DesignThe Acorn bridge, in common with the Teletext Adaptor and several other things such as the ARM co-processor system, is housed in the box that is often referred to as "the cheese wedge", which is the same basic profile, material, and colour as the BBC microcomputer, only about half the width. The lame drawing on the right explains the nickname.
There are two network sockets on the back of the box. The one on the left (as you look at the back) is network 'A', while the one on the right is, obviously enough, network 'B.
On the bottom of the box is a Test button. You should never press this while the bridge is connected to a real network as it will cause the network to jam due to junk data from the bridge.
Setting the network addressThere is no NVRAM or clever user interface. To set the network addresses, you must open up the box.

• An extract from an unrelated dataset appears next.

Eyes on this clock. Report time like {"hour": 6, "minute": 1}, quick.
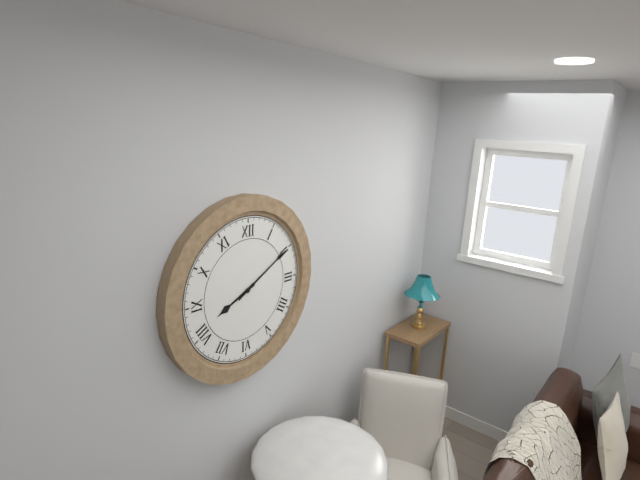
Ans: {"hour": 8, "minute": 10}
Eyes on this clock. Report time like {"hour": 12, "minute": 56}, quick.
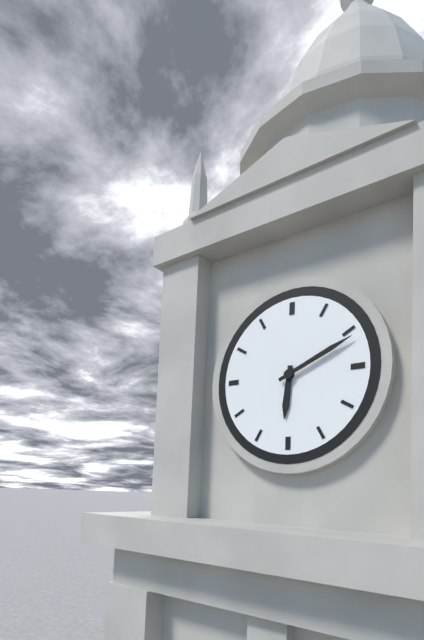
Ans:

Inside, on the left of the main board, will be a long row of links as two lots of eight links.
It works like this, the link being made is a zero bit. If the link is not made, it is a one bit. So you will have to work out how to represent the address in binary, then think it all backwards.
Of each block of eight, the link closest to the rear of the bridge is bit zero. Conversely, the link closest to the front is bit seven.
As far as I was aware, valid networks are in the range 1 to 127, so I would just leave that eighth link well enough alone.